Top of SUPPLIED TEXT
Market

MiamiCoin, a currency without sovereignty

The writer is an FT contributing editor

Earlier this month Francis Suarez, mayor of Miami, announced that he would take his next pay cheque in bitcoin. The new mayor of New York answered that he would take his next three. This kind of good-natured puffery is standard for American mayors.

And it’s not a terrible idea to denominate your salary in an appreciating asset, or at least convert it as soon as you can. When I’m done writing, for example, I plan to ask my editor to pay me in real estate.

What Suarez and Adams are actually doing is announcing their bona fides to crypto developers and investors. This week crypto.com, a trading platform, agreed to pay $700m for the naming rights to the arena where the Los Angeles Lakers play basketball. This could mark the height of a bubble or the beginning of the next industrial revolution, but any mayor would be foolish not to invite in a potential tax base while we all wait to see what happens next.
Bottom of SUPPLIED TEXT
Top of COLLECTED MATERIAL
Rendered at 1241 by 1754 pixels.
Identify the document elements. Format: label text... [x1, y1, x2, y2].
Bottom of COLLECTED MATERIAL
▶ _TASK LIST_:
**a)** List every city that the MiamiCoin article names.
**b)** Answer these questions from the MiamiCoin article:
(i) In what currency did the mayor of Miami say he would take his next pay cheque?
(ii) How many pay cheques did the new mayor of New York say he would take that way?
(iii) How much did crypto.com agree to pay for naming rights to the Lakers' arena?
**c)** From the MiamiCoin article, print everything from "MiamiCoin, a currency" down to "for American mayors.".

▶ _SOLUTIONS IN ORDER_:
**a)**
Miami
New York
Los Angeles

**b)**
(i) Bitcoin.
(ii) His next three.
(iii) $700m.

**c)**
MiamiCoin, a currency without sovereignty

The writer is an FT contributing editor

Earlier this month Francis Suarez, mayor of Miami, announced that he would take his next pay cheque in bitcoin. The new mayor of New York answered that he would take his next three. This kind of good-natured puffery is standard for American mayors.